#### TASK INSTRUCTIONS
Take the data below and repeat it exactly.

#### STORED RECORDS
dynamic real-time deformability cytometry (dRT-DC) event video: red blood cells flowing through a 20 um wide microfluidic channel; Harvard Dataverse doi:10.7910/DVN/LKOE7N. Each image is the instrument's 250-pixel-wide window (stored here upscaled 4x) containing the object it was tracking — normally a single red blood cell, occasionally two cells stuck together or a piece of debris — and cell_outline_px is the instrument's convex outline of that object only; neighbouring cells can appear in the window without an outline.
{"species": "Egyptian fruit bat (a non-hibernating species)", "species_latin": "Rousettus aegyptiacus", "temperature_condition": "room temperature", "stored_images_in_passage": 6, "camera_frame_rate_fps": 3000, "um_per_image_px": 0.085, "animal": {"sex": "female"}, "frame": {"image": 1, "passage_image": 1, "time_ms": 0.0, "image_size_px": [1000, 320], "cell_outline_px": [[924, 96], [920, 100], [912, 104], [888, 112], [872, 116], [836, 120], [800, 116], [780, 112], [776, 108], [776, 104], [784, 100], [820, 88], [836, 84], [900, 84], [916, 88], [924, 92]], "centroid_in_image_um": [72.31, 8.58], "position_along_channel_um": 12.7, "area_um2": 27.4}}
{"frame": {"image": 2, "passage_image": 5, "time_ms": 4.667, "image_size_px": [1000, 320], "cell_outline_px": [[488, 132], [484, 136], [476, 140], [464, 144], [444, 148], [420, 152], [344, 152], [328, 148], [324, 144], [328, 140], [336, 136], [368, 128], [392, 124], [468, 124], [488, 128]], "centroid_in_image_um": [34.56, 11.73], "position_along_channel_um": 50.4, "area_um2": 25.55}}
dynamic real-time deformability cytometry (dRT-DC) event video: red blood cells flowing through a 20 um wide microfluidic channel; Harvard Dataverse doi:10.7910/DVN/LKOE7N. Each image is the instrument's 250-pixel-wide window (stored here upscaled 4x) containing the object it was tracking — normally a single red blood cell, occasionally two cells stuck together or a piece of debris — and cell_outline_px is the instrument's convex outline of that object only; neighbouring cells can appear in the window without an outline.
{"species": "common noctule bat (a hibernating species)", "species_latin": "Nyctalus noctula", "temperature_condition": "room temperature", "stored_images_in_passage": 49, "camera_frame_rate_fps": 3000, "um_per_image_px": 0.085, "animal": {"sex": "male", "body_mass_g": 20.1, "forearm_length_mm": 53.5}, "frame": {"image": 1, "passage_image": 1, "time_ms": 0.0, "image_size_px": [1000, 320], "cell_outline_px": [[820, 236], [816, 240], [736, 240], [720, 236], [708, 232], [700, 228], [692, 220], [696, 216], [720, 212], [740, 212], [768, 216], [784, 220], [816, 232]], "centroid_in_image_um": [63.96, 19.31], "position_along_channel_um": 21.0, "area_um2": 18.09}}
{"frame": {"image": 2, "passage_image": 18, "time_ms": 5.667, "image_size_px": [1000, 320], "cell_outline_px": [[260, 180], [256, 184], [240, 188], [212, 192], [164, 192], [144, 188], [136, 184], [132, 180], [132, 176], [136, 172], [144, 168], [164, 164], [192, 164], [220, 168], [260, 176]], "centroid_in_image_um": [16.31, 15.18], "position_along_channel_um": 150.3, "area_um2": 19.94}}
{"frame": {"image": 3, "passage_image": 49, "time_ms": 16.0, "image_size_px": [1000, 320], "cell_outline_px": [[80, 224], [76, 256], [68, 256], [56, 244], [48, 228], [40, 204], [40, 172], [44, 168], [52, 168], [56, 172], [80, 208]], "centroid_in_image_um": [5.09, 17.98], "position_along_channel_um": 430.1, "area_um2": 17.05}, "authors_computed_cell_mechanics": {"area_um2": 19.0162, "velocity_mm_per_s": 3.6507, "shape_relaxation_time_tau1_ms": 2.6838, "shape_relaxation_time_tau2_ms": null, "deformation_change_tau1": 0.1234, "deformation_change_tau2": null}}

#### OUTPUT FOR THIS EXERCISE
dynamic real-time deformability cytometry (dRT-DC) event video: red blood cells flowing through a 20 um wide microfluidic channel; Harvard Dataverse doi:10.7910/DVN/LKOE7N. Each image is the instrument's 250-pixel-wide window (stored here upscaled 4x) containing the object it was tracking — normally a single red blood cell, occasionally two cells stuck together or a piece of debris — and cell_outline_px is the instrument's convex outline of that object only; neighbouring cells can appear in the window without an outline.
{"species": "Egyptian fruit bat (a non-hibernating species)", "species_latin": "Rousettus aegyptiacus", "temperature_condition": "room temperature", "stored_images_in_passage": 6, "camera_frame_rate_fps": 3000, "um_per_image_px": 0.085, "animal": {"sex": "female"}, "frame": {"image": 1, "passage_image": 1, "time_ms": 0.0, "image_size_px": [1000, 320], "cell_outline_px": [[924, 96], [920, 100], [912, 104], [888, 112], [872, 116], [836, 120], [800, 116], [780, 112], [776, 108], [776, 104], [784, 100], [820, 88], [836, 84], [900, 84], [916, 88], [924, 92]], "centroid_in_image_um": [72.31, 8.58], "position_along_channel_um": 12.7, "area_um2": 27.4}}
{"frame": {"image": 2, "passage_image": 5, "time_ms": 4.667, "image_size_px": [1000, 320], "cell_outline_px": [[488, 132], [484, 136], [476, 140], [464, 144], [444, 148], [420, 152], [344, 152], [328, 148], [324, 144], [328, 140], [336, 136], [368, 128], [392, 124], [468, 124], [488, 128]], "centroid_in_image_um": [34.56, 11.73], "position_along_channel_um": 50.4, "area_um2": 25.55}}
dynamic real-time deformability cytometry (dRT-DC) event video: red blood cells flowing through a 20 um wide microfluidic channel; Harvard Dataverse doi:10.7910/DVN/LKOE7N. Each image is the instrument's 250-pixel-wide window (stored here upscaled 4x) containing the object it was tracking — normally a single red blood cell, occasionally two cells stuck together or a piece of debris — and cell_outline_px is the instrument's convex outline of that object only; neighbouring cells can appear in the window without an outline.
{"species": "common noctule bat (a hibernating species)", "species_latin": "Nyctalus noctula", "temperature_condition": "room temperature", "stored_images_in_passage": 49, "camera_frame_rate_fps": 3000, "um_per_image_px": 0.085, "animal": {"sex": "male", "body_mass_g": 20.1, "forearm_length_mm": 53.5}, "frame": {"image": 1, "passage_image": 1, "time_ms": 0.0, "image_size_px": [1000, 320], "cell_outline_px": [[820, 236], [816, 240], [736, 240], [720, 236], [708, 232], [700, 228], [692, 220], [696, 216], [720, 212], [740, 212], [768, 216], [784, 220], [816, 232]], "centroid_in_image_um": [63.96, 19.31], "position_along_channel_um": 21.0, "area_um2": 18.09}}
{"frame": {"image": 2, "passage_image": 18, "time_ms": 5.667, "image_size_px": [1000, 320], "cell_outline_px": [[260, 180], [256, 184], [240, 188], [212, 192], [164, 192], [144, 188], [136, 184], [132, 180], [132, 176], [136, 172], [144, 168], [164, 164], [192, 164], [220, 168], [260, 176]], "centroid_in_image_um": [16.31, 15.18], "position_along_channel_um": 150.3, "area_um2": 19.94}}
{"frame": {"image": 3, "passage_image": 49, "time_ms": 16.0, "image_size_px": [1000, 320], "cell_outline_px": [[80, 224], [76, 256], [68, 256], [56, 244], [48, 228], [40, 204], [40, 172], [44, 168], [52, 168], [56, 172], [80, 208]], "centroid_in_image_um": [5.09, 17.98], "position_along_channel_um": 430.1, "area_um2": 17.05}, "authors_computed_cell_mechanics": {"area_um2": 19.0162, "velocity_mm_per_s": 3.6507, "shape_relaxation_time_tau1_ms": 2.6838, "shape_relaxation_time_tau2_ms": null, "deformation_change_tau1": 0.1234, "deformation_change_tau2": null}}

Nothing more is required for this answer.